Sonntag, 17. Juli 2011

Was ist das öffentliche Kapital?

Die Landesbank Hessen-Thüringen (Helaba) ist aufgebracht, weil die europäische Bankenaufsicht (EBA) bestimmte Kapitalpositionen nicht als hartes Kernkapital anerkannt, schreibt Floyd Norris in einem Artikel („What Is Capital?“) in NYT.

Peter Dorman, der Norris Kritik an Helaba nicht gelten lassen will, bemerkt in seinem Blog (EconoSpeak), dass es so klingt, als ob Helaba eine Bande von durchtriebenen Administratoren wäre, die versucht, zu verstecken, wie überschuldet sie sind, so wie die Spieler an der Wall Street damals im Jahre 2008. „Es gibt eine Menge über die Landesbanken zu sagen. Aber durchtrieben ist nicht das, was einem in den Sinn kommt“, hebt Dorman hervor.

Das erste, was man wissen müsste, ist, was die Staatsbanken wie Helaba sind: Sie sind öffentlich-rechtlich, und sie stehen auf der Spitze einer Pyramide von tausenden von kommunalen Sparkassen. Zählt man dazu die spezialisierten Immobilienfinanzierer im gesamten öffentlichen Sektor, gehört fast die Hälfte der Bilanzsumme des deutschen Bankensystems zum öffentlichen Sektor, erklärt Dorman.

Die Landesbanken, die auf Kredite an den Mittelstand, kleine- und mittelgrosse Unternehmen, die den Kern der Export-Maschine ausmachen, spezialisiert sind, stellen wichtige Instrumente der deutschen Industriepolitik dar. Wegen der Landesbanken haben Kleinunternehmen so viel Zugang zu Kapital wie Grossunternehmen. Es gibt keine „economies of scale“ (Skaleneffekte) im Finanzwesen. Das bedeutet auch, dass die Arbeitnehmer im Sektor von Kleinunternehmen den gleichen Lohn kriegen wie die im Sektor von Grossunternehmen und sie haben die gleichen Fertigkeiten und Ausbildung, und sie sind genauso produktiv, schildert Dorman ausführlich.

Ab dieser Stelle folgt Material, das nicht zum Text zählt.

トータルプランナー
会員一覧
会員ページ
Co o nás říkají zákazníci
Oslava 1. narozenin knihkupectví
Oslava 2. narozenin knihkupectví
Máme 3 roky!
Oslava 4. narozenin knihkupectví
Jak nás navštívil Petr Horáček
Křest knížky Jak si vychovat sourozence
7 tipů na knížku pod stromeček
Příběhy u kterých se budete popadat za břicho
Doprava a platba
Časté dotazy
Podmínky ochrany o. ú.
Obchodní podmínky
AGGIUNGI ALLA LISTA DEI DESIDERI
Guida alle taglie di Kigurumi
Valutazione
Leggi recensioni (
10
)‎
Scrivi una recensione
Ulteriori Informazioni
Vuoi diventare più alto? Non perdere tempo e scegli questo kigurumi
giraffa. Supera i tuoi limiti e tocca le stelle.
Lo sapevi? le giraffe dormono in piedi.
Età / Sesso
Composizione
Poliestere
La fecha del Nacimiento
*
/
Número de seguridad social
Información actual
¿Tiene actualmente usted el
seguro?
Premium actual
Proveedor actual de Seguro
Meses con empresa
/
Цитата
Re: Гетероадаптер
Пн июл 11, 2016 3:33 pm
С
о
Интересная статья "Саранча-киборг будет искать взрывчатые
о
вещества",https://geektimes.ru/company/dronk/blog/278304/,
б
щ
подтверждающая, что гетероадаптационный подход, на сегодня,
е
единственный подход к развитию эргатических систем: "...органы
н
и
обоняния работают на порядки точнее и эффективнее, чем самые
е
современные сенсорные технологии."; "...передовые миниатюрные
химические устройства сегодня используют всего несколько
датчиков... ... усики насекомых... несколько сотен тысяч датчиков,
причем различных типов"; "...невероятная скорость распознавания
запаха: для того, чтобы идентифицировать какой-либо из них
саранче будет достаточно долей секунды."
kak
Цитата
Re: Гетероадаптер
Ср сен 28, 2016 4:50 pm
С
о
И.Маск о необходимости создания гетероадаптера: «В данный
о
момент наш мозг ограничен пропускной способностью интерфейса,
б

Aber die EU mag die Landesbanken nicht. Sie prangert die explizite und implizite staatliche Subvention an, die die öffentlich-rechtliche Eigentümerschaft mitbringt. Die EU argumentiert, dass die Landesbanken die Wettbewerbspolitik verletzen. Der Streit ist laut Dorman einfach ideologisch: Wenn Sie denken, dass die öffentlich-rechtliche Eigentümerschaft nur eine Ausnahme sein sollte, um spezifische Marktversagen anzugehen, dann möchten Sie die Landesbanken zum Verkauf anbieten. Wenn Sie aber denken, dass die Wirtschaft so organisiert sein sollte, um sozial definierten Bedürfnissen gerecht zu werden, möchten Sie, dass ein grosser Teil der Kapitalallokation für den öffentlich-rechtlichen Input verantwortlich wird. Dann würden Sie dafür kämpfen, die Landesbanken beizubehalten. Im Übrigen: Es ist jetzt auch in den USA eine Bewegung im Gang, die öffentliche Banken zu fördern.

Ein Ergebnis der EU-Kritik war der Druck auf die Landesbanken, wettbewerbsfähige Renditen zu präsentieren. Die Leute, die Geld in diese Banken bringen, sind im öffentlichen Dienst tätig, mit versierten Fertigkeiten, was Formulare und Prüflisten der deutschen Tradition entspricht, aber nicht klug in nouveau finance. Leider haben einige dieser naiven Beamten laut Dorman hypothekenbesicherte Wertpapiere derart hochgefahren, dass sie in der Finanzkrise zusammengebrochen sind, mit Renditen, die von Brüssel verlangt waren, und mit einem Rating von AAA.

Was macht aber das Eigenkapital der Landesbanken aus? Für eine Privatbank wird das Kapital aus privaten Mitteln beschaffen, z.B. durch eine Aktienemission. Für eine öffentliche Bank ist das Kapital das Engagement der öffentlichen Hand, die Verbindlichkeiten der Bank zu garantieren. Das ist die Position, die von der Helaba und den anderen Landesbanken vertreten wird, unterstreicht Dorman.

Der Zynismus, der in den USA gut ankommen mag, muss aber in den europäischen Kontext übersetzt werden, bevor man verstehen kann, warum die Helaba wegen des Stresstest so gestresst ist, fasst Dorman zusammen.